In a catastrophic turn of events on Wednesday night, numerous areas in New York and New Jersey were submerged due to heavy floods, destroying vehicles, businesses, homes, and religious institutions.
Responding to the severity of the situation, both Gov Kathy Hochul and Gov. Phil Murphy declared a State of Emergency- asking people to stay away from dangerous floodwaters to protect their lives.

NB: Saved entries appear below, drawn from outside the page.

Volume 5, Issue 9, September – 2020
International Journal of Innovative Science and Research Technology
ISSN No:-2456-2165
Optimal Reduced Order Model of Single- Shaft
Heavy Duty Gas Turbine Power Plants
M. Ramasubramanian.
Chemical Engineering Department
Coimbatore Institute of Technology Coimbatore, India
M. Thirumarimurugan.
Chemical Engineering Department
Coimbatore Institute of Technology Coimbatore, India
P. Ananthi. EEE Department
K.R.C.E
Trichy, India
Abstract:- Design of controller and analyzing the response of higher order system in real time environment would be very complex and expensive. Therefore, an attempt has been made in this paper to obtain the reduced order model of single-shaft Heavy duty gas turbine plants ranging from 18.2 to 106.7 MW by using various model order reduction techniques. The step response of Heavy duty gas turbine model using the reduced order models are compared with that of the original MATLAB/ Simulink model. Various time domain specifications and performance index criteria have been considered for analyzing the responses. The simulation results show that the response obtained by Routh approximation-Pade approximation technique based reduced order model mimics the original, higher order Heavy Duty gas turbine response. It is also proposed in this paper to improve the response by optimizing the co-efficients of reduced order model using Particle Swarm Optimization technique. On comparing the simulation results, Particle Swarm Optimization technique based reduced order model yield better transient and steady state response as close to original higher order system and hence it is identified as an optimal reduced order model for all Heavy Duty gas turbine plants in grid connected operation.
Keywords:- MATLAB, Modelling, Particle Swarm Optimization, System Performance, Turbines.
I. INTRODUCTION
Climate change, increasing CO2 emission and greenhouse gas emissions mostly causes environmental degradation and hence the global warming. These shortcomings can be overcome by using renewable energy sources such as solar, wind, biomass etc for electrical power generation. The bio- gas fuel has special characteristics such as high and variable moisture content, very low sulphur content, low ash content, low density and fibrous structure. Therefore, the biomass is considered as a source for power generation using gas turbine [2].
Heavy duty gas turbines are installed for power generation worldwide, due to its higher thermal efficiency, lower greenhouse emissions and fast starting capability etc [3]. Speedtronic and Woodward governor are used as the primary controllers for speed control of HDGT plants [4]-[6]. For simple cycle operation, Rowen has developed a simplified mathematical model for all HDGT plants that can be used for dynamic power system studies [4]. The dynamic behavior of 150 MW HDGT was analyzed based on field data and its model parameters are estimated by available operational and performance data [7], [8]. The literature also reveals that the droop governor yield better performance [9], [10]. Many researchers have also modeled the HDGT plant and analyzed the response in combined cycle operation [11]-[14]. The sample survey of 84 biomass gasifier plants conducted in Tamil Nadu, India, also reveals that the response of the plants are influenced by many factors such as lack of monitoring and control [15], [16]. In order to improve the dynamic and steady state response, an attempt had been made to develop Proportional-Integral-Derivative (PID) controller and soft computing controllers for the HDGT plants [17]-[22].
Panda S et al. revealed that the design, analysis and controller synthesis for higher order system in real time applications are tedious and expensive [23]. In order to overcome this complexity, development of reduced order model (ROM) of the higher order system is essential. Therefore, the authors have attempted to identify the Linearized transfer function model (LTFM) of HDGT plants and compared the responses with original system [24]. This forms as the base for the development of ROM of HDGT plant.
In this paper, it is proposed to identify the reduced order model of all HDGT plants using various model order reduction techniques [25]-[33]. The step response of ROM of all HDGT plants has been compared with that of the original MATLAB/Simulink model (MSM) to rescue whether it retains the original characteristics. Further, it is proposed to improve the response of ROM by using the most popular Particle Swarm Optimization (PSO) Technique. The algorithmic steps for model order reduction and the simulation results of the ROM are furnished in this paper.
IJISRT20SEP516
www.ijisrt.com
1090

Asking New Yorkers to stay safe indoors and avoid traveling, Hochul tweeted the state of emergency just after midnight. Meanwhile, Mayor Bill de Blasio stated in his tweet, “We’re enduring a historic weather event tonight with record-breaking rain across the city, brutal flooding, and dangerous conditions on our roads. Please stay off the streets tonight and let our first responders and emergency services get their work done. If you’re thinking of going outside, don’t. Stay off the subways. Stay off the roads. Don’t drive into these heavy waters. Stay inside. We’re keeping our eyes on our power grid. We’ve seen about 5,300 customers without power. We expect the rain to stop in the next few hours. But until then, again, if you’re not inside, get inside.”
According to the Weather Service, a flash flood emergency was issued for New York City for the first time ever, and it was only the second time ever that the weather service issued such an alert for the region, with the first being for northeast New Jersey an hour prior. In the early hours of Thursday, Central Park witnesses around 5.20” of rainfall in 3 hours, which broke all records.
Overwhelmed by the need for help, the Community Board 12 and Boro Park Shomrim said in a tweet, “We’re responding to 100’s of calls. We’re currently prioritizing jobs involving children and elderly people trapped in floodwaters. If you’re in need of emergency assistance, call our hotline at 718-871-6666 and we’ll get to you as soon as possible.”
Even the New York subway stations were submerged in water into the night, as flash flooding turned platforms and stairwells into waterfalls as the century-old system ground to a halt. At least a half dozen subway trains stuck between stations were evacuated, according to the MTA, which said service remained “very limited” Thursday morning, due to the havoc that Hurricane Ida had created in New York.
In Boro Park, floodwaters engulfed streets, house basements as well as cars, prompting some residents to go as far as on top of their roofs to avoid getting caught in the water.
As predicted for Thursday morning, the weather is less tumultuous and the sun will reportedly shine throughout the day with minimal to no rains.